Il y arrive, le 21 juin, à huit heures du matin Il veut y organiser la résistance. Grouchy a ramené à Givet un corps d'armée presque intact. 200000 hommes sont exercés dans les dépôts ; les places sont en état de défense : il y a encore 160.000 hommes à appeler de la classe de 1815. Napoléon a l'intention de demander aux Chambres une dictature temporaire pour la défense du territoire. Mais la Chambre des députés est hostile. Elle craint que l'Empereur ne prononce sa dissolution ; Fouché a raconté que, dans le Conseil des ministres. Davout s'est prononcé pour la prorogation, que Lucien a dit : Si la Chambre ne veut pas seconder l'Empereur, il se passera d'elle. Les députés se montrent irrités. Ils prennent l'offensive. Lafayette est unanimement applaudi quand il propose et fait voter en vétéran de la cause sacrée de la liberté une résolution anticonstitutionnelle :

La Chambre se déclare en permanence. Toute tentative pour la dissoudre est un crime de haute trahison, quiconque se rendrait coupable de cette tentative sera traître à la patrie et jugé comme tel.

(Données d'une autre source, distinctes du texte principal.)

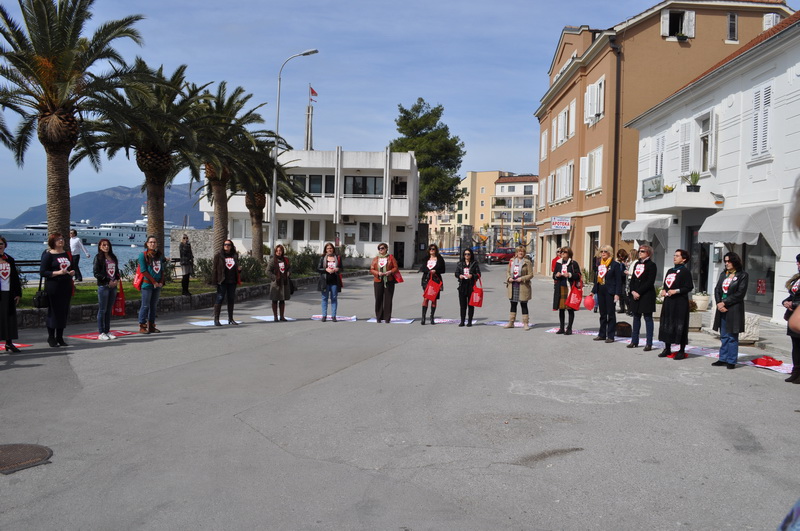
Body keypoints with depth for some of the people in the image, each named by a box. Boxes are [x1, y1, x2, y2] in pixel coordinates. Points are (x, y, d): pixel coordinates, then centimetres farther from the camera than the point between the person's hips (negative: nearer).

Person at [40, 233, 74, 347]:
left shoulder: (67, 254, 16)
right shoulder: (48, 255, -3)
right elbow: (42, 272, -8)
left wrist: (72, 273, 4)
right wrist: (58, 272, -18)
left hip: (66, 287, 6)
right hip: (53, 287, -6)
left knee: (64, 312, 6)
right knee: (53, 312, -3)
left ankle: (60, 338, 15)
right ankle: (51, 338, 7)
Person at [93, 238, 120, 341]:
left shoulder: (113, 257, 15)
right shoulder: (98, 258, -3)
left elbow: (116, 270, 19)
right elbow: (96, 273, -9)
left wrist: (117, 280, 0)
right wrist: (108, 281, -12)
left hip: (113, 286, 6)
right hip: (103, 286, -6)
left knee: (109, 310, 9)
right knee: (102, 309, -3)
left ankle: (107, 331, 15)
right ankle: (101, 333, 2)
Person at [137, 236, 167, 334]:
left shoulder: (160, 255, 12)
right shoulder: (143, 255, -4)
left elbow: (163, 270, 13)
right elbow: (144, 271, -9)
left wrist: (161, 282, 0)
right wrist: (154, 282, -11)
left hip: (158, 285, 5)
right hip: (147, 284, -5)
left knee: (154, 306, 9)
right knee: (145, 305, -4)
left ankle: (151, 326, 15)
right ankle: (142, 326, 2)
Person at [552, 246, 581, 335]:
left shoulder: (574, 263, -2)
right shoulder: (558, 263, 12)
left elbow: (578, 275, -3)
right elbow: (554, 275, 19)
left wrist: (570, 275, -17)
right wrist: (556, 275, -3)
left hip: (570, 288, -4)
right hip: (560, 288, 4)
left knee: (570, 309, -1)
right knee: (561, 308, 8)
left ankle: (569, 328, 6)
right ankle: (561, 328, 16)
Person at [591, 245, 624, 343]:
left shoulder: (615, 265, -7)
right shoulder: (599, 264, 11)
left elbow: (618, 280, -9)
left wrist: (617, 294, -16)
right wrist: (593, 291, 14)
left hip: (610, 292, -6)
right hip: (601, 292, 6)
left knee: (611, 314, 1)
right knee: (602, 314, 12)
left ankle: (610, 336, 5)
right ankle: (602, 334, 19)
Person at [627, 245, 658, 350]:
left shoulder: (651, 265, -7)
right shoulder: (636, 264, 14)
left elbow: (650, 282, -14)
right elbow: (633, 279, 12)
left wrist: (639, 292, -17)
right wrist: (633, 291, -4)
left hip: (647, 295, -7)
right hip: (635, 295, 7)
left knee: (648, 318, -3)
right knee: (636, 317, 11)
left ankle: (649, 343, 0)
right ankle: (634, 341, 18)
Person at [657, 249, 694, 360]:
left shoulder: (685, 271, -6)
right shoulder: (670, 270, 17)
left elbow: (689, 287, -12)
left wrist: (676, 291, -19)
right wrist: (663, 290, 4)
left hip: (680, 302, -8)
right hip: (668, 301, 8)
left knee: (680, 325, -4)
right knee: (666, 324, 10)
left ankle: (682, 351, 4)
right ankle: (667, 348, 20)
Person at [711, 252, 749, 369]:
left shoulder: (742, 275, -4)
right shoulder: (723, 274, 15)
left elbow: (740, 294, -11)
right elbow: (717, 290, 10)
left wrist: (725, 303, -12)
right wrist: (719, 303, -6)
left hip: (734, 310, -6)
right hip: (722, 309, 6)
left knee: (732, 336, -1)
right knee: (723, 336, 10)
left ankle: (731, 361, 5)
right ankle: (723, 359, 16)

La Chambre des Pairs vota une motion analogue :

J'aurais dû congédier ces gens-là avant mon départ, dit Napoléon en apprenant le vote des Chambres. C'est fini, ils vont perdre la France. Il essaie pourtant de négocier. Lucien porte à la Chambre des députés un message où l'Empereur fait appel à l'union de tous les Français et affirme qu'il compte sur la coopération et le patriotisme des Chambres et sur leur attachement à sa personne ; un député répond en demandant aux ministres si la présence de Napoléon n'est pas un obstacle invincible à la paix. Lucien réplique que c'est une dérision de croire que les alliés ne font la guerre qu'à l'Empereur : C'est pour envahir la France, c'est pour se partager ses provinces que les Puissances se sont armées.... Et on propose à la France d'abandonner son Empereur !La France l'a suivi dans les sables d'Égypte et dans les déserts de Russie, riposte durement Lafayette. Et c'est pour l'avoir suivi qu'elle a à regretter le sang de trois millions de Français ! La Chambre décide d'adjoindre aux ministres un comité de cinq députés. Lucien dit à Napoléon au retour de la séance : Il n'y a que la dissolution ou l'abdication.

Napoléon hésite ; la foule, exaspérée, frénétique, sous les fenêtres de l'Élysée, crie : Vive l'Empereur ! Aux armes ! Encore une fois, il semble qu'il pourrait are le chef d'un mouvement révolutionnaire, le Marius de la France, comme pense Benjamin Constant ; la France deviendrait le tombeau des nobles et peut-être le tombeau des étrangers. Mais Napoléon n'ose pas, il dit : Je ne puis rien seul, il signe son abdication en faveur de Napoléon II (22 juin). On croit à Paris que la paix est faite.... A la nouvelle de Waterloo, la rente est montée de 2 francs ; à la nouvelle de l'abdication, elle monte de 4 fr. 50.

 

 

 



[1] Les plus intéressantes sont de Viennet, Opinion d'un homme libre sur la Constitution proposée ; de Salvanely, Mémoire à l'Empereur sur les griefs et les vœux du peuple français. L'acte additionnel fut défendu par Sismondi dans le Moniteur.